Ladies and Gentleman, gold has overcome yet another barrier, jumping above $1,600 amid the fresh FOMC minutes and the renewed fears about the coronavirus economic consequences. What’s next for the yellow metal?
Fed More Optimistic about Global Economy
Gold bulls can be happy. As the chart below shows, the yellow metal has jumped above $1,600 amid the FOMC minutes and concerns about the coronavirus. Let’s now analyze these two important developments.
Chart 1: Gold prices in 2020.
The Federal Reserve released the minutes from its last meeting. They show that the US economy seemed stronger to the Fed in late January than they had expected. In particular, the FOMC members agreed that the labor market had remained strong over the intermeeting period, that economic activity had risen at a moderate pace, and that there were tentative signs of stabilization of the global economic growth. Hence, they were “generally cautiously optimistic about the effects on the business sector of the recent favorable trade developments and the signs of stabilization in global growth”.
Moreover, the participants also were more optimistic about the inflation returning to the target. They generally expected inflation to move closer to 2 percent in the coming months as the unusually low readings of early 2019 drop out of the 12-month calculation. More upbeat inflation expectations should make the US central bank less dovish or more hawkish, which should be supportive for the yellow metal, especially since that gold is perceived as an inflation hedge.
And even more importantly, the FOMC members saw the balance of risks in a more favorable light than in December, as the risk of a full-blown trade wars or a hard Brexit diminished.
Participants generally saw the distribution of risks to the outlook for economic activity as somewhat more favorable than at the previous meeting, although a number of downside risks remained prominent. The easing of trade tensions resulting from the recent agreement with China and the passage of the USMCA as well as tentative signs of stabilization in global economic growth helped reduce downside risks and appeared to buoy business sentiment.

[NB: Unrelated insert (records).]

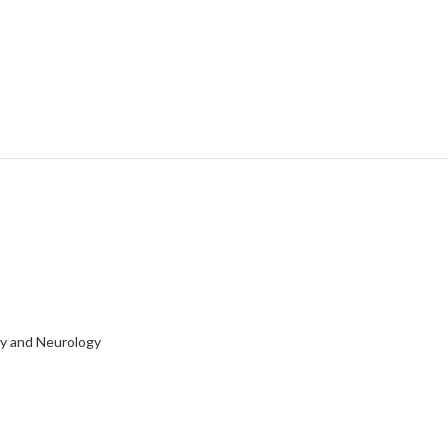
ry and Neurology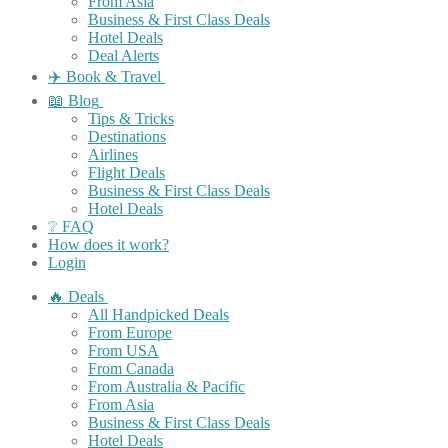
From Asia
Business & First Class Deals
Hotel Deals
Deal Alerts
✈️ Book & Travel
📖 Blog
Tips & Tricks
Destinations
Airlines
Flight Deals
Business & First Class Deals
Hotel Deals
❔ FAQ
How does it work?
Login
🔥 Deals
All Handpicked Deals
From Europe
From USA
From Canada
From Australia & Pacific
From Asia
Business & First Class Deals
Hotel Deals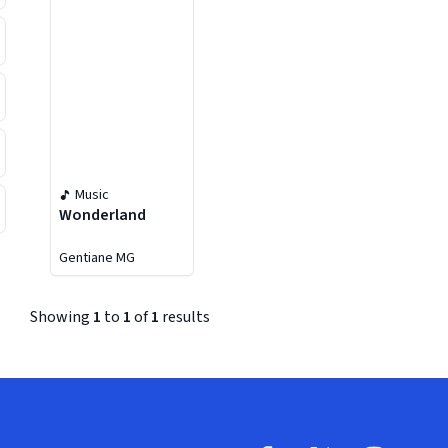
Music
Wonderland
Gentiane MG
Showing
1
to
1
of
1
results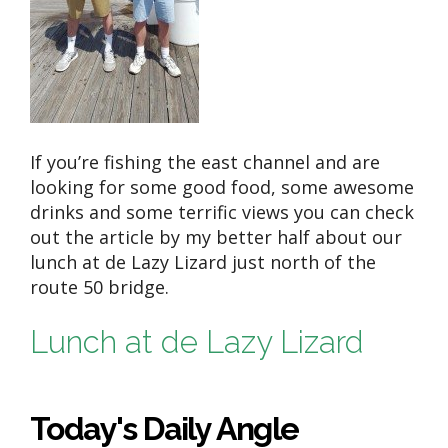
If you’re fishing the east channel and are
looking for some good food, some awesome
drinks and some terrific views you can check
out the article by my better half about our
lunch at de Lazy Lizard just north of the
route 50 bridge.
Lunch at de Lazy Lizard
Today's Daily Angle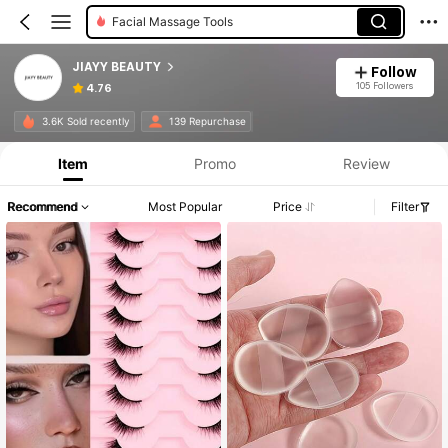
Roller Bottles
JIAYY BEAUTY
Follow
105 Followers
4.76
3.6K Sold recently
139 Repurchase
Item
Promo
Review
Recommend
Most Popular
Price
Filter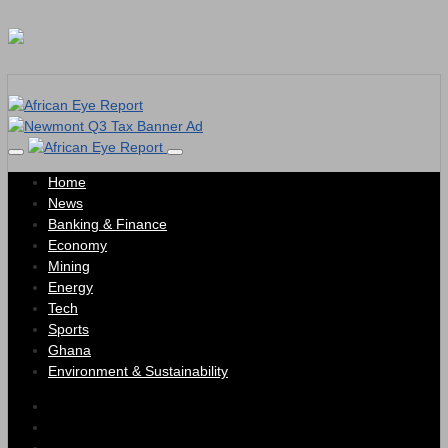
Home
News
Banking & Finance
Economy
Mining
Energy
Tech
Sports
Ghana
Environment & Sustainability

The risk of a “hard” Brexit had appeared to recede further.
But what the Fed really enjoyed, was the reinversion of the yield curve and the following decrease of the likelihood of a recession:
In addition, statistical models designed to estimate the probability of recession using financial market data suggested that the likelihood of a recession occurring over the next year had fallen notably in recent months.
The fact that the yield curve has again inverted in January, must be a blow to Powell’s heart. It means that the three cuts of the federal funds rate in 2019 did not improve significantly the situation. The specter of recession is still present!
Of course, the Fed is fully aware of the fact that important risks to the global economy persist or that new dangers emerge:
Still, participants generally expected trade-related uncertainty to remain somewhat elevated, and they were mindful of the possibility that the tentative signs of stabilization in global growth could fade. Geopolitical risks, especially in connection with the Middle East, remained. The threat of the coronavirus, in addition to its human toll, had emerged as a new risk to the global growth outlook, which participants agreed warranted close watching.
Coronavirus Strikes Back
Indeed, the coronavirus seems to be the most dangerous threat to the global economy right now. After a temporary relaxation that followed signs of slowdown of new infections, investors started to worry again about the implications of the coronavirus outbreak. The second thoughts came on Monday, when Apple, the biggest American public company, warned that it would miss its revenue target for the first quarter as a result of the coronavirus. Investors learned that global supply chains have many of its links in China and with much of the country being in quarantine, many global businesses may suffer for a while.
But was the Apple’s warning really surprising? Not really. We have warned investors that China and the global economy may suffer in the Q1 or maybe even in Q2 (as there is some lag between development in China and the global economy) but that the economic growth should rebound later, when the epidemic is contained (and the data suggests that it indeed will be). And yes, the S&P500has already rebounded, reaching for new heights.
Implications for Gold
What does it all mean for the gold market? Well, gold has jumped above $1,600 on Wednesday as concerns over the global economic impact of the coronavirus boosted the safe-haven demand for gold. But the real question is what’s next for the precious metals market.
Well, the safe-haven demad should remain in place for a while due to the concerns about the impact of the coronavirus. However, we are of the opinion that the coronavirus will alter neither the long-term growth of China nor of the rest of the world. So, when the fears recede, there might be a correction in the gold prices.
But there might be not. We mean here the fact that although the coronavirus won’t probably alter significantly the fundamentals of the global economy in the long-run, it could force the central banks to ease their monetary policy. The People’s Bank of China has already provided accommodation. And the Fed – especially if there is a more prolonged turmoil in the stock market and a fresh inversion of the yield curve – may follow suit. Then, gold may shine even without the global pandemic.